<<<<

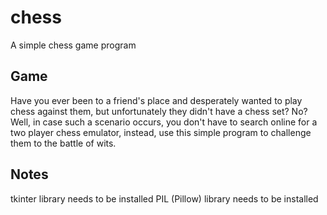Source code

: # chess
A simple chess game program

## Game

Have you ever been to a friend's place and desperately wanted to play chess against them, but unfortunately they didn't have a chess set? 
No? Well, in case such a scenario occurs, you don't have to search online for a two player chess emulator, instead, 
use this simple program to challenge them to the battle of wits.

## Notes

tkinter library needs to be installed
PIL (Pillow) library needs to be installed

>>>>

* REQUIRED WORK: Include both ends. Return the line holding "No? Well, in" and all lines after it in the records above, exactly as written.

* ANSWER TO THIS TASK:
No? Well, in case such a scenario occurs, you don't have to search online for a two player chess emulator, instead, 
use this simple program to challenge them to the battle of wits.

## Notes

tkinter library needs to be installed
PIL (Pillow) library needs to be installed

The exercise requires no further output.